トリスヴィアはせっかくの人材を無駄にしたと思

っていた。

強い能力なら、それを使ってこそだ。

そういう考えだったからだ。


犯罪を犯したのなら、奴隷紋を刻めばいい。

そうすれば自由に動く手足となろう。


安価で働き続ける労働力は実に効率がいい。


だから力の強い獣人を無闇に殺す事には反対だっ

た。


それにあまり資源のなかったルイーズ領主の最近

の収益の量を鑑みて、もっと税をとってもいい気

がしたのだ。


数日が過ぎて、ギルドからの報告を受けると、す

ぐに父を探しに城内を探していた。


「父上!父上はいますか!」

「なんだ騒々しい」

「お話があります。
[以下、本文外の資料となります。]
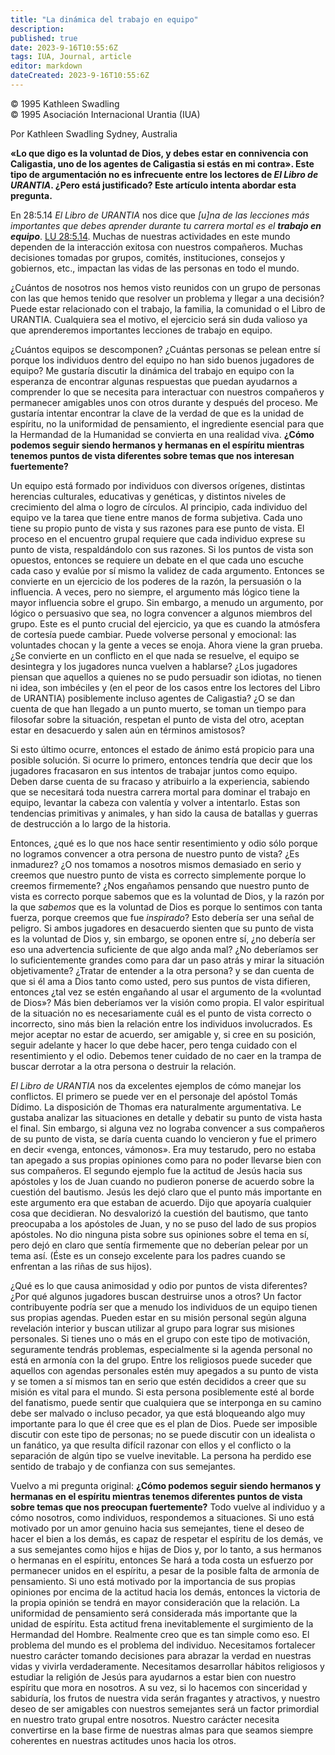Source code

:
 ```yaml
---
title: "La dinámica del trabajo en equipo"
description: 
published: true
date: 2023-9-16T10:55:6Z
tags: IUA, Journal, article
editor: markdown
dateCreated: 2023-9-16T10:55:6Z
---
```


<p class="v-card v-sheet theme--light grey lighten-3 px-2">© 1995 Kathleen Swadling<br>© 1995 Asociación Internacional Urantia (IUA)</p>

Por Kathleen Swadling
Sydney, Australia

**«Lo que digo es la voluntad de Dios, y debes estar en connivencia con Caligastia, uno de los agentes de Caligastia si estás en mi contra». Este tipo de argumentación no es infrecuente entre los lectores de ***El Libro de URANTIA***. ¿Pero está justificado? Este artículo intenta abordar esta pregunta.**

En 28:5.14 _El Libro de URANTIA_ nos dice que _[u]na de las lecciones más importantes que debes aprender durante tu carrera mortal es el ***trabajo en equipo***_. [LU 28:5.14](/es/The_Urantia_Book/28#p5_14). Muchas de nuestras actividades en este mundo dependen de la interacción exitosa con nuestros compañeros. Muchas decisiones tomadas por grupos, comités, instituciones, consejos y gobiernos, etc., impactan las vidas de las personas en todo el mundo.

¿Cuántos de nosotros nos hemos visto reunidos con un grupo de personas con las que hemos tenido que resolver un problema y llegar a una decisión? Puede estar relacionado con el trabajo, la familia, la comunidad o el Libro de URANTIA. Cualquiera sea el motivo, el ejercicio será sin duda valioso ya que aprenderemos importantes lecciones de trabajo en equipo.

¿Cuántos equipos se descomponen? ¿Cuántas personas se pelean entre sí porque los individuos dentro del equipo no han sido buenos jugadores de equipo? Me gustaría discutir la dinámica del trabajo en equipo con la esperanza de encontrar algunas respuestas que puedan ayudarnos a comprender lo que se necesita para interactuar con nuestros compañeros y permanecer amigables unos con otros durante y después del proceso. Me gustaría intentar encontrar la clave de la verdad de que es la unidad de espíritu, no la uniformidad de pensamiento, el ingrediente esencial para que la Hermandad de la Humanidad se convierta en una realidad viva. **¿Cómo podemos seguir siendo hermanos y hermanas en el espíritu mientras tenemos puntos de vista diferentes sobre temas que nos interesan fuertemente?**

Un equipo está formado por individuos con diversos orígenes, distintas herencias culturales, educativas y genéticas, y distintos niveles de crecimiento del alma o logro de círculos. Al principio, cada individuo del equipo ve la tarea que tiene entre manos de forma subjetiva. Cada uno tiene su propio punto de vista y sus razones para ese punto de vista. El proceso en el encuentro grupal requiere que cada individuo exprese su punto de vista, respaldándolo con sus razones. Si los puntos de vista son opuestos, entonces se requiere un debate en el que cada uno escuche cada caso y evalúe por sí mismo la validez de cada argumento. Entonces se convierte en un ejercicio de los poderes de la razón, la persuasión o la influencia. A veces, pero no siempre, el argumento más lógico tiene la mayor influencia sobre el grupo. Sin embargo, a menudo un argumento, por lógico o persuasivo que sea, no logra convencer a algunos miembros del grupo. Este es el punto crucial del ejercicio, ya que es cuando la atmósfera de cortesía puede cambiar. Puede volverse personal y emocional: las voluntades chocan y la gente a veces se enoja. Ahora viene la gran prueba. ¿Se convierte en un conflicto en el que nada se resuelve, el equipo se desintegra y los jugadores nunca vuelven a hablarse? ¿Los jugadores piensan que aquellos a quienes no se pudo persuadir son idiotas, no tienen ni idea, son imbéciles y (en el peor de los casos entre los lectores del Libro de URANTIA) posiblemente incluso agentes de Caligastia? ¿O se dan cuenta de que han llegado a un punto muerto, se toman un tiempo para filosofar sobre la situación, respetan el punto de vista del otro, aceptan estar en desacuerdo y salen aún en términos amistosos?

Si esto último ocurre, entonces el estado de ánimo está propicio para una posible solución. Si ocurre lo primero, entonces tendría que decir que los jugadores fracasaron en sus intentos de trabajar juntos como equipo. Deben darse cuenta de su fracaso y atribuirlo a la experiencia, sabiendo que se necesitará toda nuestra carrera mortal para dominar el trabajo en equipo, levantar la cabeza con valentía y volver a intentarlo. Estas son tendencias primitivas y animales, y han sido la causa de batallas y guerras de destrucción a lo largo de la historia.

Entonces, ¿qué es lo que nos hace sentir resentimiento y odio sólo porque no logramos convencer a otra persona de nuestro punto de vista? ¿Es inmadurez? ¿O nos tomamos a nosotros mismos demasiado en serio y creemos que nuestro punto de vista es correcto simplemente porque lo creemos firmemente? ¿Nos engañamos pensando que nuestro punto de vista es correcto porque sabemos que es la voluntad de Dios, y la razón por la que _sabemos_ que es la voluntad de Dios es porque lo sentimos con tanta fuerza, porque creemos que fue _inspirado_? Esto debería ser una señal de peligro. Si ambos jugadores en desacuerdo sienten que su punto de vista es la voluntad de Dios y, sin embargo, se oponen entre sí, ¿no debería ser eso una advertencia suficiente de que algo anda mal? ¿No deberíamos ser lo suficientemente grandes como para dar un paso atrás y mirar la situación objetivamente? ¿Tratar de entender a la otra persona? y se dan cuenta de que si él ama a Dios tanto como usted, pero sus puntos de vista difieren, entonces ¿tal vez se estén engañando al usar el argumento de la «voluntad de Dios»? Más bien deberíamos ver la visión como propia. El valor espiritual de la situación no es necesariamente cuál es el punto de vista correcto o incorrecto, sino más bien la relación entre los individuos involucrados. Es mejor aceptar no estar de acuerdo, ser amigable y, si cree en su posición, seguir adelante y hacer lo que debe hacer, pero tenga cuidado con el resentimiento y el odio. Debemos tener cuidado de no caer en la trampa de buscar derrotar a la otra persona o destruir la relación.

_El Libro de URANTIA_ nos da excelentes ejemplos de cómo manejar los conflictos. El primero se puede ver en el personaje del apóstol Tomás Dídimo. La disposición de Thomas era naturalmente argumentativa. Le gustaba analizar las situaciones en detalle y debatir su punto de vista hasta el final. Sin embargo, si alguna vez no lograba convencer a sus compañeros de su punto de vista, se daría cuenta cuando lo vencieron y fue el primero en decir «venga, entonces, vámonos». Era muy testarudo, pero no estaba tan apegado a sus propias opiniones como para no poder llevarse bien con sus compañeros. El segundo ejemplo fue la actitud de Jesús hacia sus apóstoles y los de Juan cuando no pudieron ponerse de acuerdo sobre la cuestión del bautismo. Jesús les dejó claro que el punto más importante en este argumento era que estaban de acuerdo. Dijo que apoyaría cualquier cosa que decidieran. No desvalorizó la cuestión del bautismo, que tanto preocupaba a los apóstoles de Juan, y no se puso del lado de sus propios apóstoles. No dio ninguna pista sobre sus opiniones sobre el tema en sí, pero dejó en claro que sentía firmemente que no deberían pelear por un tema así. (Éste es un consejo excelente para los padres cuando se enfrentan a las riñas de sus hijos).

¿Qué es lo que causa animosidad y odio por puntos de vista diferentes? ¿Por qué algunos jugadores buscan destruirse unos a otros? Un factor contribuyente podría ser que a menudo los individuos de un equipo tienen sus propias agendas. Pueden estar en su misión personal según alguna revelación interior y buscan utilizar al grupo para lograr sus misiones personales. Si tienes uno o más en el grupo con este tipo de motivación, seguramente tendrás problemas, especialmente si la agenda personal no está en armonía con la del grupo. Entre los religiosos puede suceder que aquellos con agendas personales estén muy apegados a su punto de vista y se tomen a sí mismos tan en serio que estén decididos a creer que su misión es vital para el mundo. Si esta persona posiblemente esté al borde del fanatismo, puede sentir que cualquiera que se interponga en su camino debe ser malvado o incluso pecador, ya que está bloqueando algo muy importante para lo que él cree que es el plan de Dios. Puede ser imposible discutir con este tipo de personas; no se puede discutir con un idealista o un fanático, ya que resulta difícil razonar con ellos y el conflicto o la separación de algún tipo se vuelve inevitable. La persona ha perdido ese sentido de trabajo y de confianza con sus semejantes.

Vuelvo a mi pregunta original: **¿Cómo podemos seguir siendo hermanos y hermanas en el espíritu mientras tenemos diferentes puntos de vista sobre temas que nos preocupan fuertemente?** Todo vuelve al individuo y a cómo nosotros, como individuos, respondemos a situaciones. Si uno está motivado por un amor genuino hacia sus semejantes, tiene el deseo de hacer el bien a los demás, es capaz de respetar el espíritu de los demás, ve a sus semejantes como hijos e hijas de Dios y, por lo tanto, a sus hermanos o hermanas en el espíritu, entonces Se hará a toda costa un esfuerzo por permanecer unidos en el espíritu, a pesar de la posible falta de armonía de pensamiento. Si uno está motivado por la importancia de sus propias opiniones por encima de la actitud hacia los demás, entonces la victoria de la propia opinión se tendrá en mayor consideración que la relación. La uniformidad de pensamiento será considerada más importante que la unidad de espíritu. Esta actitud frena inevitablemente el surgimiento de la Hermandad del Hombre. Realmente creo que es tan simple como eso. El problema del mundo es el problema del individuo. Necesitamos fortalecer nuestro carácter tomando decisiones para abrazar la verdad en nuestras vidas y vivirla verdaderamente. Necesitamos desarrollar hábitos religiosos y estudiar la religión de Jesús para ayudarnos a estar bien con nuestro espíritu que mora en nosotros. A su vez, si lo hacemos con sinceridad y sabiduría, los frutos de nuestra vida serán fragantes y atractivos, y nuestro deseo de ser amigables con nuestros semejantes será un factor primordial en nuestro trato grupal entre nosotros. Nuestro carácter necesita convertirse en la base firme de nuestras almas para que seamos siempre coherentes en nuestras actitudes unos hacia los otros.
税が減って、困っていると言

 っていたではありませんか!その事でお話が…」


父を探していると、そこにはちょうど来客が来て

いた。


それは見覚えのあるフードを被った賢者の姿だっ

た。


「賢者様、お帰りくださったのですね!」

「少し寄り道をしに……このあと南へと向かおう

 と思いまして……」

「それはルイーズ領の事ですか?」

「よく知ってますね?今は色々と変わっていって

 いるとか……」

「はい、あそこには異世界人が住み着いている可

 能性があります。お菓子もそうですが、様々な

 レシピを考案している人物がいるんです。もし

 それが異世界人なら、囲っていると思うんです」

「ほう、面白いですね。僕が調べてきましょう」

「そんな、賢者様にそんな事……」


トリスヴィアの言葉に弘前は興味を持った。

なぜならば、神崎の作るもの全てが、すでに登録

済みだったというのだ。


それには、いくら対応しようにも無理だった。


なら。いっそ顔を拝んでやろう!

と考えたのだった。


「賢者様、お隣にいるのは?」

「あぁ。彼は僕の大事な友人だよ。僕にとっては

 大事な人だから、礼儀を持って接して欲しい」

「分かりました。賢者様」


ここでは王も皇子も、皇女さえも賢者の思うまま

だった。


「康介、なんか居心地悪くないか?」

「そうかい?ここの地下の実験室で神崎くんは産

 まれたんだよ。ずっと会えるのを楽しみにして

 いたんだ……」


弘前は懐かしむ様に案内したのだった。


今は器具も、何もないただの真っ暗な部屋だった。


「窓もないし、ここで寝起きしてたのか?」

「あぁ、窓なんて僕には必要なからね。眠くなっ

 たら寝て、起きていられる限りはずっと実験。

 そんな毎日だったよ。それも報われる日が来

 るんだから、これほど嬉しい事はないよ」


神崎の顔には一瞬翳りが見えたのだった。